The plot on the right shows that the pdf is decomposed using Gaussians in the linear space. In the plot on the right, we see why the pdf has wiggles, as we have a component (C1) with a very large mean (more than £5M) with a very small weight which contributes to allocating probability at the tail of the distribution. This is something we did not have either in the log-normal or the GM-log fits, as these fits systematically underestimated the probability at the tail of the distribution.

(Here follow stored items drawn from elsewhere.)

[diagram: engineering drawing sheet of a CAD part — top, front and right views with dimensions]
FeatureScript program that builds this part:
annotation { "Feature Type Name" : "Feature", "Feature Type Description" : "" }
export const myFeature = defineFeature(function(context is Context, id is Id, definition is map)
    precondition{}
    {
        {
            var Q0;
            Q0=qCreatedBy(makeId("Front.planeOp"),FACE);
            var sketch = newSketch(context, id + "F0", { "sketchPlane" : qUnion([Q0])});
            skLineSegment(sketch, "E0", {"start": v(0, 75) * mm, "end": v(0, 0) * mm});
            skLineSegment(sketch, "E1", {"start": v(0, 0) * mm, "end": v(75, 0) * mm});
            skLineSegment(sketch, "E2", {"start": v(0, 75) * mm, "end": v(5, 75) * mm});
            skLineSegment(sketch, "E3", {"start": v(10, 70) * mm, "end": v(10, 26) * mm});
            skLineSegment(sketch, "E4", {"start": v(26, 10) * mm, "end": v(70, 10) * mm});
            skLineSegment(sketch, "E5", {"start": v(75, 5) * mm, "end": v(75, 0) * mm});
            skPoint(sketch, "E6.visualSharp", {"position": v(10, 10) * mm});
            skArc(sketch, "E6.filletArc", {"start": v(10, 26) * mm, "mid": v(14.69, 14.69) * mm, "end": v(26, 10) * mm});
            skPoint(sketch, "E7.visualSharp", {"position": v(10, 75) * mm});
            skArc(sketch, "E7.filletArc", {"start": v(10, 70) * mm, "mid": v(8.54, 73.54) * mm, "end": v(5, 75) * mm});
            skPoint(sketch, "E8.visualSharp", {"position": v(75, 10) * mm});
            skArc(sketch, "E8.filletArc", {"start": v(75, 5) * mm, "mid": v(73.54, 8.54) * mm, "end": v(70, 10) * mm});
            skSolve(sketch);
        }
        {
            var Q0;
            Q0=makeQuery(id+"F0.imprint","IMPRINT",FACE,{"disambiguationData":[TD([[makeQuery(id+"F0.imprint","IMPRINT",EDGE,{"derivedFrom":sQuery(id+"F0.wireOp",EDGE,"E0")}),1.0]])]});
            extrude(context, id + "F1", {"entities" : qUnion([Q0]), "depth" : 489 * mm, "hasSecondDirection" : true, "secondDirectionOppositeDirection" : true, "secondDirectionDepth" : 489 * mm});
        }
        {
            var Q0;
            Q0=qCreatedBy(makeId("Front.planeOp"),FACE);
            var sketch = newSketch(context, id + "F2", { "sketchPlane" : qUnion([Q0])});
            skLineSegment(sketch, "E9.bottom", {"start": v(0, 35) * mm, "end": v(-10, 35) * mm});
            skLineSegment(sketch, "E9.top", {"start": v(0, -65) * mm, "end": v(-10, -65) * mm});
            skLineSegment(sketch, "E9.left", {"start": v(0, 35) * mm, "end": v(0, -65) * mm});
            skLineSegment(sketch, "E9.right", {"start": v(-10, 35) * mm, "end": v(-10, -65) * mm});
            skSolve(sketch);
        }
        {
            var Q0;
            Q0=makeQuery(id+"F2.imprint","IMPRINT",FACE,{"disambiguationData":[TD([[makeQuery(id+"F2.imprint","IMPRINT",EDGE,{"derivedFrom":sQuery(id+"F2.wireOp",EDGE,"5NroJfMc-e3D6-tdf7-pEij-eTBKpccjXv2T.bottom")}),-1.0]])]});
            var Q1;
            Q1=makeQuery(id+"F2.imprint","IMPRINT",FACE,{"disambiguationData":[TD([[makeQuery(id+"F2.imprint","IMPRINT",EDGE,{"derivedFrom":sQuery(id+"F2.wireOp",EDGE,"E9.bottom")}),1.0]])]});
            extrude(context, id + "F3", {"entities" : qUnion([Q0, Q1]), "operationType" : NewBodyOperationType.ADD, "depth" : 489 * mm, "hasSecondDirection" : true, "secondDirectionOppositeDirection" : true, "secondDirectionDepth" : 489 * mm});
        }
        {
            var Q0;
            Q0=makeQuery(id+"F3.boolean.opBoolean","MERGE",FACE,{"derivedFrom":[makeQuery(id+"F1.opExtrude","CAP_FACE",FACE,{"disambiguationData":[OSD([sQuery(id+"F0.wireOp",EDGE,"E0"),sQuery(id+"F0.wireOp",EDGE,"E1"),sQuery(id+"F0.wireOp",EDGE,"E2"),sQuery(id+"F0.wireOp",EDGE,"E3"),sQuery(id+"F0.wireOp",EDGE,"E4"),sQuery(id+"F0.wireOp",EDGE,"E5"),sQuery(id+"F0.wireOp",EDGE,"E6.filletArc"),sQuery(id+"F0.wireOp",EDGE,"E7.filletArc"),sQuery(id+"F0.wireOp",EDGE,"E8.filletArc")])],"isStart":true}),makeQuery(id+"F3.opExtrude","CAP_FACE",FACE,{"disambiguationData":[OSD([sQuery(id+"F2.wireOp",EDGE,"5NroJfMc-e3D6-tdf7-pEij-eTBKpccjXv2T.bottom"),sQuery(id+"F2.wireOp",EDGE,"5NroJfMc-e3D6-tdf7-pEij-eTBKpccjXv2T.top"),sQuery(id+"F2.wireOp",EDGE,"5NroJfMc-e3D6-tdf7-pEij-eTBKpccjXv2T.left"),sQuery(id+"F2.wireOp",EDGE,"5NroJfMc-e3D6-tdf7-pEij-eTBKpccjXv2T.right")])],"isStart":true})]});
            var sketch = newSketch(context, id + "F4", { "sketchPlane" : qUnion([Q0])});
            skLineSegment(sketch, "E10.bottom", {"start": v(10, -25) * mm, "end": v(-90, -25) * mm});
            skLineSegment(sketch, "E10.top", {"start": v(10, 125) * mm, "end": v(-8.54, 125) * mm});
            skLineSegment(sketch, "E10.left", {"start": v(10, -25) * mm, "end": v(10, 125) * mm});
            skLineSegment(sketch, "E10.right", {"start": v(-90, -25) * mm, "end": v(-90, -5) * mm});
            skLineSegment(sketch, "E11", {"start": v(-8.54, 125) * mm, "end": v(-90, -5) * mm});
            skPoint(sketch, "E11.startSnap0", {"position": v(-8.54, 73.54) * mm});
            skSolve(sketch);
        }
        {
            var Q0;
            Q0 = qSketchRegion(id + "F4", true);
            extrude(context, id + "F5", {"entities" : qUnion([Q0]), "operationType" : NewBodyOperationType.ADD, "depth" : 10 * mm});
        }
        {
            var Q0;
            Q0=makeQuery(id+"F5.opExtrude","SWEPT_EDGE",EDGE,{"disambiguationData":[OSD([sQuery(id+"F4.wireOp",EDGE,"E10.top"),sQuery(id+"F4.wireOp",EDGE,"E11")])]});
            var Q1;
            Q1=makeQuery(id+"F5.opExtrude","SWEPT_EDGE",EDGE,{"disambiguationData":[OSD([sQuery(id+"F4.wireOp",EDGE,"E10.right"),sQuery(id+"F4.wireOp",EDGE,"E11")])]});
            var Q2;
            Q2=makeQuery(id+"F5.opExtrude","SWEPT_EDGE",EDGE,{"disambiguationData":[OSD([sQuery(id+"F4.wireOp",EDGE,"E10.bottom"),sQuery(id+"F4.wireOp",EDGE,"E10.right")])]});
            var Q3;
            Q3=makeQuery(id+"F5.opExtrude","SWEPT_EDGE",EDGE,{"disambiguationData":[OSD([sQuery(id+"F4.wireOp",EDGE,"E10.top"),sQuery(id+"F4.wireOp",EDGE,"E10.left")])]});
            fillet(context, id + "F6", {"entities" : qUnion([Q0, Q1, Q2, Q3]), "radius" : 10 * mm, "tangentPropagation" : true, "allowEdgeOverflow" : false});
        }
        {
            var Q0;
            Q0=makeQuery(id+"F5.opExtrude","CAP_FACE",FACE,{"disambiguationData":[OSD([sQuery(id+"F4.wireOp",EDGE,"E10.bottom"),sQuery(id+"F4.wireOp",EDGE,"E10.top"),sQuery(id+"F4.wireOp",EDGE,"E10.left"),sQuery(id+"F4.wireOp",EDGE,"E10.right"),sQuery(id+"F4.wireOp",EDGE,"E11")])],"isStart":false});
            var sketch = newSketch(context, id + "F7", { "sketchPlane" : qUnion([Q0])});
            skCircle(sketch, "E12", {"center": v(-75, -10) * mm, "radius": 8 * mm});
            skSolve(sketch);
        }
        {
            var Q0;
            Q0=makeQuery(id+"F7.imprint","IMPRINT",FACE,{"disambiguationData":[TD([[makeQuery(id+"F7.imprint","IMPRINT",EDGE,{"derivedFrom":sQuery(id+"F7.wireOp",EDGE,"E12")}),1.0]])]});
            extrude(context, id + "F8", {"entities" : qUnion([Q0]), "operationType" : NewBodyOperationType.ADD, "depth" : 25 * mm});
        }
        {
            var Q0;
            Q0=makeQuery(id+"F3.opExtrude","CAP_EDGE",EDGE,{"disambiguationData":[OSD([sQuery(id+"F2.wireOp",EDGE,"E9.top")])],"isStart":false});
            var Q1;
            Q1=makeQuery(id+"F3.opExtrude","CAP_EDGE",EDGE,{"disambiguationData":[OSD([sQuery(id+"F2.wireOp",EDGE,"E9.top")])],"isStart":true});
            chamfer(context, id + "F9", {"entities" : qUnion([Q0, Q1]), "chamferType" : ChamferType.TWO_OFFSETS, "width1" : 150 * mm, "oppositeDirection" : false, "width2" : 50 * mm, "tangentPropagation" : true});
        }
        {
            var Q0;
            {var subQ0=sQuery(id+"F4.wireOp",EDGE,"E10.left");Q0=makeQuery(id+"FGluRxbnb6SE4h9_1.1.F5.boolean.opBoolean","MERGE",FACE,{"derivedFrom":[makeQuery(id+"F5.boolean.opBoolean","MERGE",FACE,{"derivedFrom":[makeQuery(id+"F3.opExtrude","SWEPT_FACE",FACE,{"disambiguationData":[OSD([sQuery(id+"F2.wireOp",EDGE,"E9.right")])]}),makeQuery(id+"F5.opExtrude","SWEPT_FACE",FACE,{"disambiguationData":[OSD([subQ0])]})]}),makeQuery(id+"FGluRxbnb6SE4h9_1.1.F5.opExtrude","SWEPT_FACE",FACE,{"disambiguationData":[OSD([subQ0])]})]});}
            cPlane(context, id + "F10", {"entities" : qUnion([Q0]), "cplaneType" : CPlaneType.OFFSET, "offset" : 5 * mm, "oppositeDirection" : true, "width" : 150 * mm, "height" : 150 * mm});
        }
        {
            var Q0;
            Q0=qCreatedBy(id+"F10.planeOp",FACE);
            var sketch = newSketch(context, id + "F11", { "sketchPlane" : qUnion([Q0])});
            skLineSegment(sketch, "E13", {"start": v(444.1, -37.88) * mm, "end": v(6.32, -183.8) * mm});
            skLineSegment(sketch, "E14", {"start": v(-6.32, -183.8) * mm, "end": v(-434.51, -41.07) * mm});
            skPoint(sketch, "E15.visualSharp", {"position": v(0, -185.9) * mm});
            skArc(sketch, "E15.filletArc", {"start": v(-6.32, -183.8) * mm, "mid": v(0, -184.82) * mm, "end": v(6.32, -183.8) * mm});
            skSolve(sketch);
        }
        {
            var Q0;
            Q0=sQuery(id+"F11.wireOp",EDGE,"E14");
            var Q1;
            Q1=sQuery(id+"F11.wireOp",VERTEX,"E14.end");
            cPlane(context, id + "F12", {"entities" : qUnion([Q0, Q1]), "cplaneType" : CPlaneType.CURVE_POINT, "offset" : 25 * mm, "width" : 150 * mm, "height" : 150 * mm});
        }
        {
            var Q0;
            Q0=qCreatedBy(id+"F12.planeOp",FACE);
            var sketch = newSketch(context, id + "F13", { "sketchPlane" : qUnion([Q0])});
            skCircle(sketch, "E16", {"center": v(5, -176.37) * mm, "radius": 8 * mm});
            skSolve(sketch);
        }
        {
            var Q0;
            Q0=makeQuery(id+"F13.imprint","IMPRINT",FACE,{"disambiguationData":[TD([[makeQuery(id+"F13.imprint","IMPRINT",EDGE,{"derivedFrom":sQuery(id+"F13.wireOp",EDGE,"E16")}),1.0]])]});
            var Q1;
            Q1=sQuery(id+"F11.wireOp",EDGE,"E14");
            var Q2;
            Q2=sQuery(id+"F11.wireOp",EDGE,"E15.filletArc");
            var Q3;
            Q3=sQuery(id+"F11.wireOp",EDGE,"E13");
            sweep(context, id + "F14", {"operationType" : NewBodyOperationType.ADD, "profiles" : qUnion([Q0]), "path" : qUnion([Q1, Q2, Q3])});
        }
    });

Additionally, the GM fit assigns a non-zero probability to relatively small, non-negative values, which are unrealistic (all price values in the dataset are strictly positive, as expected). However, for consistency, we have excluded prices lower than zero from the linear-x plot on the right.

5.2 Open Questions

There are different directions for improving this analysis. A fair question would be: how do we choose between models? As of now, We do not have a clear answer on whether the GM-log or GM (or even the log-normal) fit is preferred. We discussed the results qualitatively but did not provide a metric to make a quantitative decision. Additionally, we could ask how best to choose the number of components. Both these questions can be answered via the Bayesian Information Criterion (BIC) which allows choosing between models with a different number of parameters via computation of the likelihood.

Summary

  • Mixture Models provide a flexible framework to model complex distributions coming from real data.
  • We used Gaussian Mixtures (GM) to model the distribution of real estate prices in the UK for the period 2012–2014. We compared GMs against more simple distributions such as Gamma or Log-normal which provided worse results for the fit.
  • Gaussian Mixtures are simple and easy to implement in combination with the EM algorithm. There are analytical expressions for estimating all parameters which is not the case for other mixtures.

References

[1] McLachlan, Geoffrey J., Sharon X. Lee, and Suren I. Rathnayake. “Finite mixture models.” Annual review of statistics and its application 6 (2019): 355–378.